** Text block **
-- Opening Marker --

On Saturday, Geoff and Mark Haver found the frame and part of the face of the Ellicott City clock in the Patapsco River. Howard County police helped the Havers remove the frame from the river and took it to a storage facility.

WASHINGTON — As Ellicott City continues to clean up after Sunday’s flood, two residents found a bit of hope floating in the river.

On Saturday, Geoff and Mark Haver found the frame and part of the face of the Ellicott City clock in the Patapsco River. Howard County police helped the Havers remove the frame from the river and took it to a storage facility.

The clock was installed in July 2017, replacing a clock that was swept away in the 2016 flood.

Early on Sunday officials announced they were scaling back access to Main Street due to rain being in the forecast.

Officials were also forced to cancel access to Main Street Saturday evening due to bad weather, Howard County posted on its Facebook page.

Crews spent Saturday boarding up buildings and working on drainage issues, blockages and access to sewer and water connections.

Heavy rain on Friday and Saturday, and another rain forecast for Sunday, extended the state of emergency in Ellicott City by 30 days, ending on July 3.

-- Closing Marker --

** Recorded information **
-- Opening Marker --

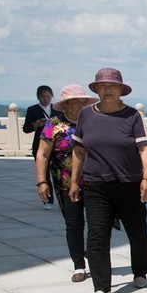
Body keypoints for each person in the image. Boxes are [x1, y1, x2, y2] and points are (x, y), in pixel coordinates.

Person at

-- Closing Marker --

** Questions **
a – According to the Ellicott City article, when was the clock installed?
b – Say whether each statement agrees with the Ellicott City article, and quote the deciding words. (i) The Havers found part of the clock in the Patapsco River. (ii) The state of emergency in Ellicott City was extended by 60 days. (iii) The fire department helped the Havers remove the frame from the river.
c – Revise the Ellicott City article, starting at "Heavy rain on" and ending at "ending on July 3.", so that "Friday" becomes "Thursday".

** Answers below **
a – The clock was installed in July 2017.

b –
(i) Yes: "found the frame and part of the face of the Ellicott City clock in the Patapsco River"
(ii) No: "extended the state of emergency in Ellicott City by 30 days"
(iii) No: "Howard County police helped the Havers remove the frame from the river"

c –
Heavy rain on Thursday and Saturday, and another rain forecast for Sunday, extended the state of emergency in Ellicott City by 30 days, ending on July 3.